Asa Lord’s market opened in 1826, and he probably could have had plenty of customers just from his own relatives. Fifteen generations of the Lord family are buried in the Old Burying Ground across High Street. The store served as a de facto neighborhood community center, where people would sit out front and chat. In the 20th Century it was T. H. Lord’s store. It was said that when Lord’s Store closed in 1930 old stock was piled throughout the upstairs stockroom in “the wildest confusion” with goods dating back to before the Civil War. In the book “Ipswich Yesterday,” Alice Keenan reported that the store was closed in order to accommodate a gasoline station. “There was a great deal of objection to the gasoline station from the abuttors…eventually the proponents gained their way and Lords Square began its slow slide into rampant commercialism.” Old traditions die hard, and men from the town continued to stop in and chat in the Esso service station.

This old photo above is from the first half of the 20th Century soon after Asa Lord’s Store was demolished. Three buildings remain today: the old firehouse on the far right, the former Marcorelle’s Store on the far left, and the Paine School in the middle. Asa Lord’s store faced High Street and would have been approximately where the traffic island is now, and had already been split apart and moved to two separate locations as residences. The Prime service station sits today in the triangular patch between the two trees. The two buildings between the right tree and the old fire station on the far right are gone. The chimneys on the large two-story Georgian house that sat at 1 Linebrook Road in 1994 can be seen over the roof of the smaller house that was demolished to build the building that is now a laundromat.

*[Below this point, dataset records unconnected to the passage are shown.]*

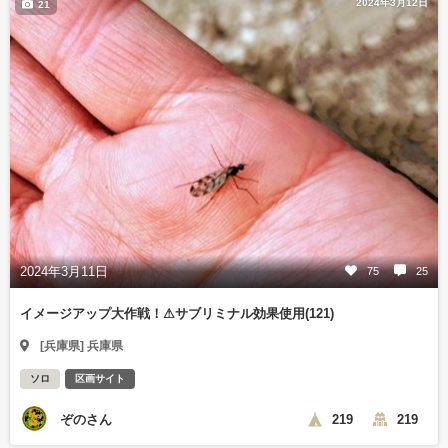
2024年3月12日
21
2024年3月11日
75
25
イメージアップ大作戦！⚠サブリミナル効果使用(121)
[兵庫県] 兵庫県
ソロ
区画サイト
ぞのさん
219
219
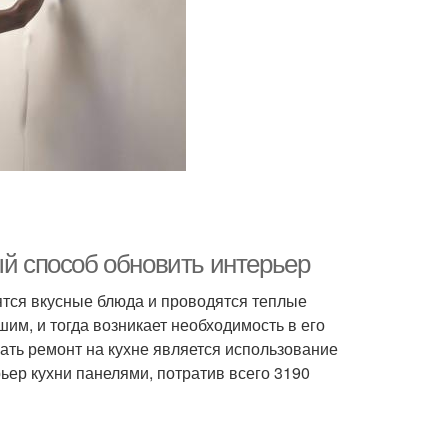
иточные панели
Листовые панели
ый способ обновить интерьер
вятся вкусные блюда и проводятся теплые
им, и тогда возникает необходимость в его
ать ремонт на кухне является использование
ьер кухни панелями, потратив всего 3190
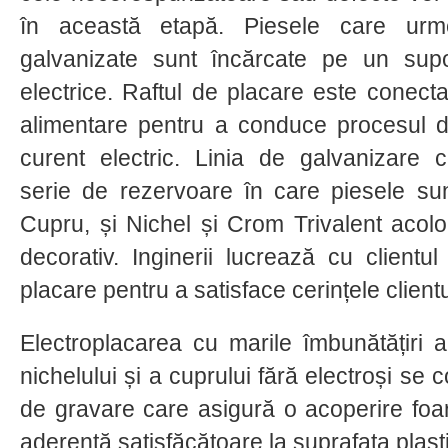
în această etapă. Piesele care urm
galvanizate sunt încărcate pe un sup
electrice. Raftul de placare este conect
alimentare pentru a conduce procesul 
curent electric. Linia de galvanizare c
serie de rezervoare în care piesele su
Cupru, și Nichel și Crom Trivalent acol
decorativ. Inginerii lucrează cu client
placare pentru a satisface cerințele clientu
Electroplacarea cu marile îmbunătățiri 
nichelului și a cuprului fără electroși se
de gravare care asigură o acoperire foa
aderență satisfăcătoare la suprafața plasti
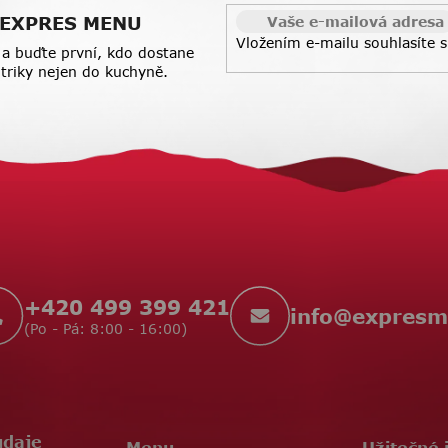
a
 z EXPRES MENU
c
Vložením e-mailu souhlasíte 
í
a buďte první, kdo dostane
p
a triky nejen do kuchyně.
r
v
k
y
v
ý
p
i
s
u
+420 499 399 421
info
@
expresm
(Po - Pá: 8:00 - 16:00)
údaje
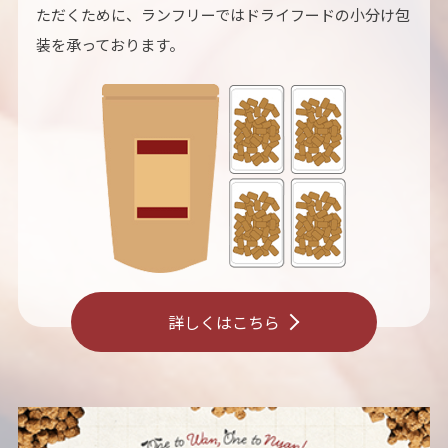
ただくために、ランフリーではドライフードの小分け包
装を承っております。
詳しくはこちら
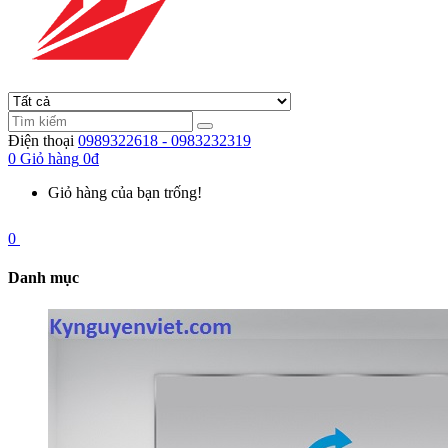
Điện thoại
0989322618 - 0983232319
0
Giỏ hàng
0đ
Giỏ hàng của bạn trống!
0
Danh mục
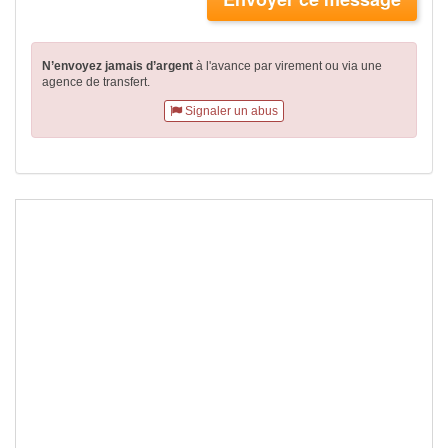
N’envoyez jamais d’argent
à l'avance par virement
ou via une
agence de transfert.
Signaler un abus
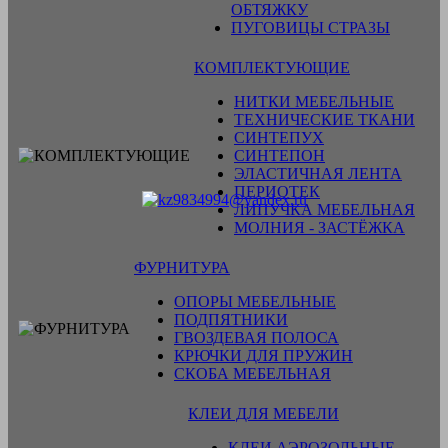
ОБТЯЖКУ
ПУГОВИЦЫ СТРАЗЫ
КОМПЛЕКТУЮЩИЕ
НИТКИ МЕБЕЛЬНЫЕ
ТЕХНИЧЕСКИЕ ТКАНИ
СИНТЕПУХ
СИНТЕПОН
ЭЛАСТИЧНАЯ ЛЕНТА
ПЕРИОТЕК
ЛИПУЧКА МЕБЕЛЬНАЯ
МОЛНИЯ - ЗАСТЁЖКА
ФУРНИТУРА
ОПОРЫ МЕБЕЛЬНЫЕ
ПОДПЯТНИКИ
ГВОЗДЕВАЯ ПОЛОСА
КРЮЧКИ ДЛЯ ПРУЖИН
СКОБА МЕБЕЛЬНАЯ
КЛЕИ ДЛЯ МЕБЕЛИ
КЛЕИ АЭРОЗОЛЬНЫЕ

The French Canadian Marcorelle Brothers also operated a store at Lords Square in a building constructed in 1872. That building is still in use today, looking quite attractive on Short Street behind the service station. The 1872 map indicates a building at this location under the name L. Caldwell.

Across from Asa Lord’s at the current location of Dunkin Donuts was a grocery. Norman James Bowles moved from Boyleston, N.S. and adopted the local spelling Bolles. He married into the Lord family and ran this grocery store. Clement Bowles ran the store after his brother’s death. By the time of its closing in the early 1900s it was known as Burnham’s Grocery. It was demolished to build a Sunoco station in 1930, which became a Richdale and is now Dunkin Donuts.
To the left of it still stands the former Lords Square fire station. The empty yellow building between Dunkin Donuts and the laundromat was constructed between 1865 and 1872. Despite its neglected appearance and the boxy additions it once served as one of the town’s three fire stations, housing engine #2, the hand tub Neptune. The other two companies were on Warren Street and in the Candlewood neighborhood. The fire station had a bell tower in the front and a tall hose-drying tower in the rear.




Street names have been updated in the 1832 and 1872 maps.The primary difference is that Central Street has been created, originally ending at Liberty Street before the intersection was redesigned.